→ **Vorliegender Text**
# Steam Backups speichern und auf externer HDD lagern



## Madfurion (21. Juli 2015)

Hallo zusammen,

Da meine Internetleitung nicht immer die schnellste ist und ich nicht immer all meine alten Spiele neu herunterladen möchte wollte ich per Steam die Spieldateien als Backup sichern und auf meiner externen HDD speichern. Falls ich dann mal wieder eines der Spiele spielen will würde ich die Backup wieder auf meinen PC kopieren anstatt das Spiel neu herunterzuladen. 

Ich würde gerne wissen ob das auch so funktioniert wie ich mir das vorstelle bevor ich die Aktion starte. Vielleicht hat jemand schon mit der Funktion Erfahrungen gemacht.

LG Madfurion


----------



## HisN (21. Juli 2015)

Warum als Backup? 
Du sicherst den kompletten Steam-Ordner. Und gut ist.


----------



## Madfurion (21. Juli 2015)

Also einfach aus dem common Ordner den Spieleordner kopieren und später wieder ins gleiche Verzeichnis einfügen?


----------



## HisN (21. Juli 2015)

→ **Datenauszug**
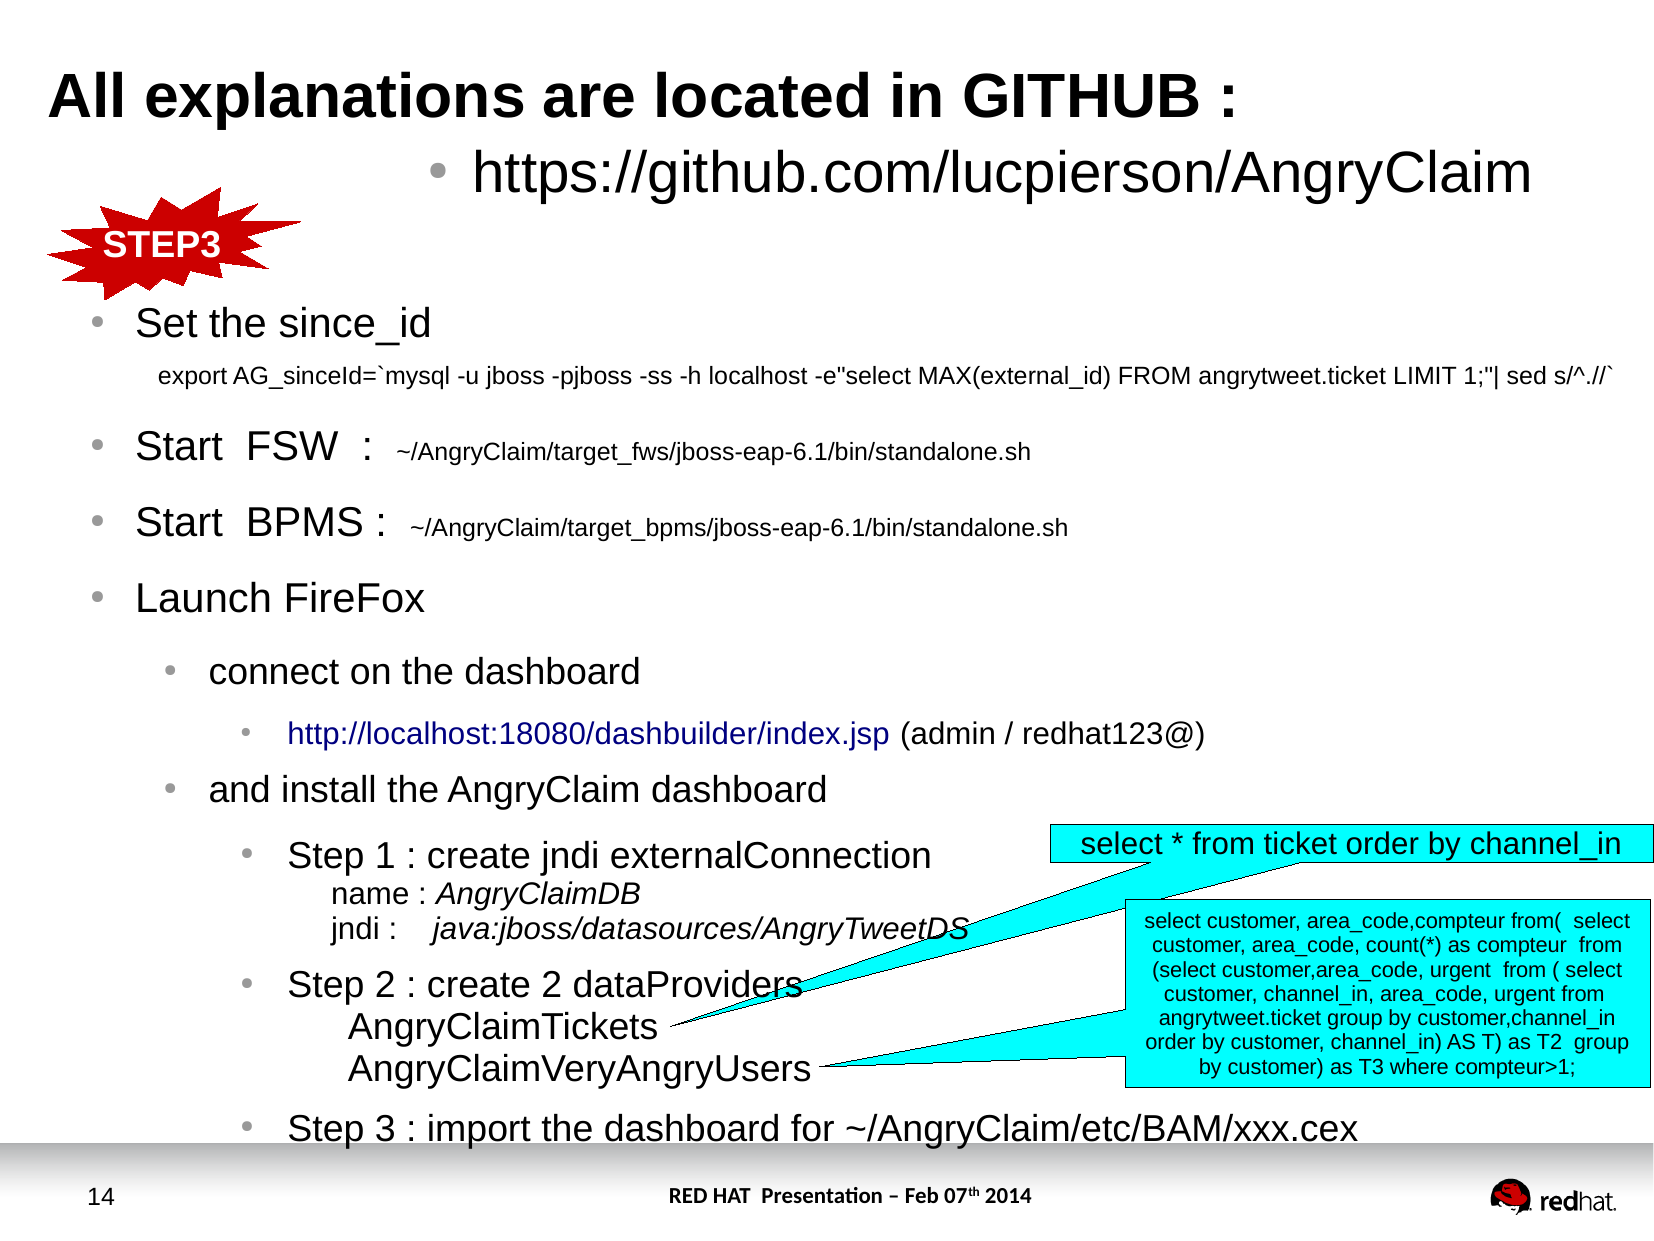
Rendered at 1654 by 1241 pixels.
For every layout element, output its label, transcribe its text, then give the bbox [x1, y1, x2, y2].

list https://github.com/lucpierson/AngryClaim [412, 140, 1576, 226]
picture [0, 1143, 1654, 1241]
text_box STEP3 [47, 187, 301, 300]
title All explanations are located in GITHUB : [47, 2, 1536, 190]
list Set the since_id export AG_sinceId=`mysql -u jboss -pjboss -ss -h localhost -e"select MAX(external_id) FROM angrytweet.ticket LIMIT 1;"| sed s/^.//` Start FSW : ~/AngryClaim/target_fws/jboss-eap-6.1/bin/standalone.sh Start BPMS : ~/AngryClaim/target_bpms/jboss-eap-6.1/bin/standalone.sh Launch FireFox connect on the dashboard http://localhost:18080/dashbuilder/index.jsp (admin / redhat123@) and install the AngryClaim dashboard Step 1 : create jndi externalConnection name : AngryClaimDB jndi : java:jboss/datasources/AngryTweetDS Step 2 : create 2 dataProviders AngryClaimTickets AngryClaimVeryAngryUsers Step 3 : import the dashboard for ~/AngryClaim/etc/BAM/xxx.cex [75, 300, 1654, 1150]
text_box select customer, area_code,compteur from( select customer, area_code, count(*) as compteur from (select customer,area_code, urgent from ( select customer, channel_in, area_code, urgent from angrytweet.ticket group by customer,channel_in order by customer, channel_in) AS T) as T2 group by customer) as T3 where compteur>1; [819, 899, 1651, 1088]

→ **Schriftliche Aufgabe 1**
Stimmen die folgenden Aussagen mit dem Forumsthread über Steam-Backups überein? Antworten Sie jeweils mit Ja oder Nein und zitieren Sie die entscheidenden Worte wörtlich. (a) Madfurion will die Sicherung auf einer externen Festplatte ablegen. (b) HisN empfiehlt, nur den einzelnen Spieleordner zu sichern. (c) Madfurion hat die Backup-Funktion schon ausprobiert.
→ **Schriftliche Aufgabe 2**
Führen Sie den Forumsthread über Steam-Backups ab der Stelle fort, an der er endet.

→ **Schriftliche Antwort 1**
(a) Ja: „auf meiner externen HDD speichern“
(b) Nein: „Du sicherst den kompletten Steam-Ordner.“
(c) Nein: „Ich würde gerne wissen ob das auch so funktioniert wie ich mir das vorstelle bevor ich die Aktion starte.“

→ **Schriftliche Antwort 2**
Komplett? Oder ist der Platz nicht vorhanden?

<-- denkt glaube ich zu einfach.


----------



## Madfurion (21. Juli 2015)

Doch eigentlich schon, aber ich würde z.B. am liebsten Witcher 3 auf der externen speichern und später anstatt einer Neuinstallation wieder auf meinen PC packen. Und das halt mit mehreren Spielen


----------



## Luebke82 (21. Juli 2015)

Einfach den kompletten Ordner SteamApps sichern und später wieder zurückkopieren. Funktioniert einwandfrei!


----------



## Madfurion (22. Juli 2015)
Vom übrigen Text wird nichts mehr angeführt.